Proposal to investigate structural properties of formal proofs by graph theoretic methods.

Graph theory has sufficiently demonstrated to be an adequate framework for applications whenever the structural relations between individual objects are considered (such as gas or electricity distribution networks, sociograms and communication structures, molecular structures in chemistry, road maps in transport logistics). The scope of this proposed project is the study of graphs that model the interaction of the individual parts of a formal proof. Recent development in computer technique has given the concept of formal proofs new significance since the theoretical concept embraces automated deductions from data bases; by a better understanding of the structural aspects, the efficiency of automated deductions can be increased and waiting periods can be shortened. Single graph theoretic concepts have been applied to proofs and their structures frequently, though a combination with features of the logical calculi under consideration impedes an application of more complex methods from graph theory. We have developed a new abstract graph model (PROOF GRAPHS) by which the structure of proofs stemming from a wide range of individual proof systems can be modelled.
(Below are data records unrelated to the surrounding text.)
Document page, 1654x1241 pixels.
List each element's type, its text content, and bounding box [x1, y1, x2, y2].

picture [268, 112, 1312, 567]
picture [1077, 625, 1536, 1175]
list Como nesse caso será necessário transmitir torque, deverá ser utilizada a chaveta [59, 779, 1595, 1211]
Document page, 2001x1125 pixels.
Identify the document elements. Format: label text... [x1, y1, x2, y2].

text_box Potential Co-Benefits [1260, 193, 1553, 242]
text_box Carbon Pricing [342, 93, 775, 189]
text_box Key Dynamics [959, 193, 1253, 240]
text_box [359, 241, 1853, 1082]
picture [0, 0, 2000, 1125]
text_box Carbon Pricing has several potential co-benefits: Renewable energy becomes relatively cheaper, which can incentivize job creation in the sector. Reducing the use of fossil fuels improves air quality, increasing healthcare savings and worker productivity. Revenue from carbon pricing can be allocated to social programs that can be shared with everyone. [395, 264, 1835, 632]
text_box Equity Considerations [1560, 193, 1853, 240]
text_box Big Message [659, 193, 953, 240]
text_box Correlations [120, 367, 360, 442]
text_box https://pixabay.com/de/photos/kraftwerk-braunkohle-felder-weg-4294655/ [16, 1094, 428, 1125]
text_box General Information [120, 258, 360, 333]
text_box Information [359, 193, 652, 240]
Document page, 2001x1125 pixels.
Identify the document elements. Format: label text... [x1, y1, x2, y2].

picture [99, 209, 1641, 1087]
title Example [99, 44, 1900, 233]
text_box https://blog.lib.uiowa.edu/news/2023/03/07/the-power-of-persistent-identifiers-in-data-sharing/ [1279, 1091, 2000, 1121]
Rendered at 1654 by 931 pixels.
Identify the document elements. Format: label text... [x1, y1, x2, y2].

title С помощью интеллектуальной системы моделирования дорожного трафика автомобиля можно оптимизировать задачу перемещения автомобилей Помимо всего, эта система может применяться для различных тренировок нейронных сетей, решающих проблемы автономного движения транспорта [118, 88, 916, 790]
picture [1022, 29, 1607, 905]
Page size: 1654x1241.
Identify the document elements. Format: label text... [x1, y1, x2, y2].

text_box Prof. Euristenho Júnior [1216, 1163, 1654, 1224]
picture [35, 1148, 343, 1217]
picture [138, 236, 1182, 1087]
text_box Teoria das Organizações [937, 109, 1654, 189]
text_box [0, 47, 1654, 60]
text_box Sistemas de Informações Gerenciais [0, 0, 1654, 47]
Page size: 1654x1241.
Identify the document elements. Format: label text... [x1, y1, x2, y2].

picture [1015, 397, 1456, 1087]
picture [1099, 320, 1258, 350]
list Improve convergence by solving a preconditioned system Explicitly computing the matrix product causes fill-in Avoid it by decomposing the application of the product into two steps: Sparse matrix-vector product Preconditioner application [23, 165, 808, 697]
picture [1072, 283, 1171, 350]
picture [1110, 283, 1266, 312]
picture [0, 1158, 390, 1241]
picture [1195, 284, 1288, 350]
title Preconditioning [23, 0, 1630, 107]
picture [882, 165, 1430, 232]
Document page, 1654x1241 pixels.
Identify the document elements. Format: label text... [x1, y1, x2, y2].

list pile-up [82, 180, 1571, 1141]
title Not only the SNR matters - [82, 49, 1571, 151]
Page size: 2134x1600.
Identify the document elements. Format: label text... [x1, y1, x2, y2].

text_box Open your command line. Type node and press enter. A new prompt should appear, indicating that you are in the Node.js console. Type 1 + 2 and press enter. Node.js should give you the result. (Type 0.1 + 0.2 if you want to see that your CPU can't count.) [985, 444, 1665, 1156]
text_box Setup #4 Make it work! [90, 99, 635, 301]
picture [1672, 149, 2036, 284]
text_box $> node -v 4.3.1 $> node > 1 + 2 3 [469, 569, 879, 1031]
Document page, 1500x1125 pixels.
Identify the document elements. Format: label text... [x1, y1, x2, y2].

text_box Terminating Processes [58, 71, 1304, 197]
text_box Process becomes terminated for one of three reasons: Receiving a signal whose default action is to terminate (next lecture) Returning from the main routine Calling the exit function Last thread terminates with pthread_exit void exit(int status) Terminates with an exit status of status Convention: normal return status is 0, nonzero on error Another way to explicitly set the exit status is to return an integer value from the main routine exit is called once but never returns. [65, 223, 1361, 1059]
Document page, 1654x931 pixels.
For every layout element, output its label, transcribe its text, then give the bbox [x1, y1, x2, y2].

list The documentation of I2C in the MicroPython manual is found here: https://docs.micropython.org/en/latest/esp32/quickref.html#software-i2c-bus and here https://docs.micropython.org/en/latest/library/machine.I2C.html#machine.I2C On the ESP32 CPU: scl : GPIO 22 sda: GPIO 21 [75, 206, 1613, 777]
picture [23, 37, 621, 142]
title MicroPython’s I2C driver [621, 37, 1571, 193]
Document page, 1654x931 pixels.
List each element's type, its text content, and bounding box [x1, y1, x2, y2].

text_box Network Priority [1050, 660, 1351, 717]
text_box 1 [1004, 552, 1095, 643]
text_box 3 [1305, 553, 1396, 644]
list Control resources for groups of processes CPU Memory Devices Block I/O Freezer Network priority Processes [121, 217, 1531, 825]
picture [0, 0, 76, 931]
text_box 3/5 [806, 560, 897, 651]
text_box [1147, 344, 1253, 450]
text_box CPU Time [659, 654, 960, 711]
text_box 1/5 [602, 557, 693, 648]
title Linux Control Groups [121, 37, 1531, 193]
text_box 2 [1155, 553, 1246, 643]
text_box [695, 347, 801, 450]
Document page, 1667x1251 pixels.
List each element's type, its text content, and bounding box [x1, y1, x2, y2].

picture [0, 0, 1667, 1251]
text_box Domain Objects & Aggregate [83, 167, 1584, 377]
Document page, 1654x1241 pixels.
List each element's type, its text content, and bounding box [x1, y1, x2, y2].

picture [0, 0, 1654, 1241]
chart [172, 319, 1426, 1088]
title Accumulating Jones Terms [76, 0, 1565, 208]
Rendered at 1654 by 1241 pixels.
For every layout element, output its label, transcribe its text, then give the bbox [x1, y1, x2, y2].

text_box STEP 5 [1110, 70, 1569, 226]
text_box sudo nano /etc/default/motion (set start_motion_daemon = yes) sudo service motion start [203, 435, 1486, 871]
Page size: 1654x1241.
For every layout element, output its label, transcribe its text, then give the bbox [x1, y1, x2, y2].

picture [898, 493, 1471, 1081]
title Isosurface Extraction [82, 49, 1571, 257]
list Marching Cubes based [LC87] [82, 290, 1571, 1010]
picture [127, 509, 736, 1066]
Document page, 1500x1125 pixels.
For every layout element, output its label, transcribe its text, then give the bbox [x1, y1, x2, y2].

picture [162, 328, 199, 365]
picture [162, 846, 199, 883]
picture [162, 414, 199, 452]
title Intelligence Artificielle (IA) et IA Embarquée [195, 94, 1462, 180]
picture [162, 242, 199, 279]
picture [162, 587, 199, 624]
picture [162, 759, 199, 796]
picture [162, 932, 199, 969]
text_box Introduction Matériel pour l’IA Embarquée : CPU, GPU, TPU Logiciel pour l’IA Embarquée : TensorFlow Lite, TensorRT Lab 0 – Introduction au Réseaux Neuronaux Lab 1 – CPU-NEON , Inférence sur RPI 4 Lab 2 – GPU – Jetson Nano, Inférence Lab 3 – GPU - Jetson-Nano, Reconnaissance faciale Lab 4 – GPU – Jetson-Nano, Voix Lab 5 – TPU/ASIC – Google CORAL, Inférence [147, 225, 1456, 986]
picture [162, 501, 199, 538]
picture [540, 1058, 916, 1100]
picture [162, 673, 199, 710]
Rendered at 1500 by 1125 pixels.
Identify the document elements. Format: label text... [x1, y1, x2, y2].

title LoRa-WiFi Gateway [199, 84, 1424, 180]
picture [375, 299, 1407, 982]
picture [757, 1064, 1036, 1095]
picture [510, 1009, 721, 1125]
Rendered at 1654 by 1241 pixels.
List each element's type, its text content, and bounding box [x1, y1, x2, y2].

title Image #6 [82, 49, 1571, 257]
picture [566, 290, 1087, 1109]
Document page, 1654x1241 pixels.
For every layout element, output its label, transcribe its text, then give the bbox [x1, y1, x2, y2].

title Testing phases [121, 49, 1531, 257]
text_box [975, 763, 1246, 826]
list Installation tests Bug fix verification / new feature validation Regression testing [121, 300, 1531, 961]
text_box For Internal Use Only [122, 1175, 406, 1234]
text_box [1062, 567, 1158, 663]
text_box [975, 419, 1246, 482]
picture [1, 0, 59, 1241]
The new model supports a natural and direct formulation of logical concepts in graph theoretical terms. The planned research consists of three main phases. In the first phase we will consider important proof techniques known from literature and study the corresponding PROOF GRAPHS. The second phase focuses on graph theoretical methods in the context of PROOF GRAPHS (especially, graph homomorphisms and the vertex splitting procedure). The final phase is dedicated to an analysis of well studied classes of graphs (such as planar graphs, n- regular graphs, Eulerian graphs, critical graphs, etc.) in view of results of the preceding two phases. We plan to support our theoretical purposes with computer experiments based on the Library of Efficient Data types and Algorithms (LEDA, Max-Planck-Institut Saarbrücken).

Certain satisfiability problems can be solved efficiently by graph theoretic methods. This is of importance for theoretical computer science as well as several practical applications (for example, verification of computer chips). The question, whether a propositional expression is satisfiable (known as the "SAT problem") is of practical as well as theoretical importance. Many problems that arise in practical applications can be formulated as SAT problems (e.g., verification of computer chips, validation of railway signals, etc.); on the other hand, the SAT problem holds a central role in theoretical computer science and complexity theory (it was the first problem shown to be NP-complete). For the present research project, certain combinatorial structures ("proof graphs") were used to model instances of the SAT problem. Due to this representation, it was possible to apply graph theoretic concepts to SAT-problems. In particular, matching theory turned out to be very appropriate for this approach; indeed, by the use of concepts from matching theory, algorithms for the recognition of certain subclasses of minimally unsatisfiable formulas could be developed; this solved a conjecture by Kleine Büning. Furthermore, the concept of graph homomorphisms could be applied successfully to proof graphs, yielding new results for the theory of propositional proof systems. For example, a new characterization of so-called "tree resolution" in terms of homomorphisms could be given.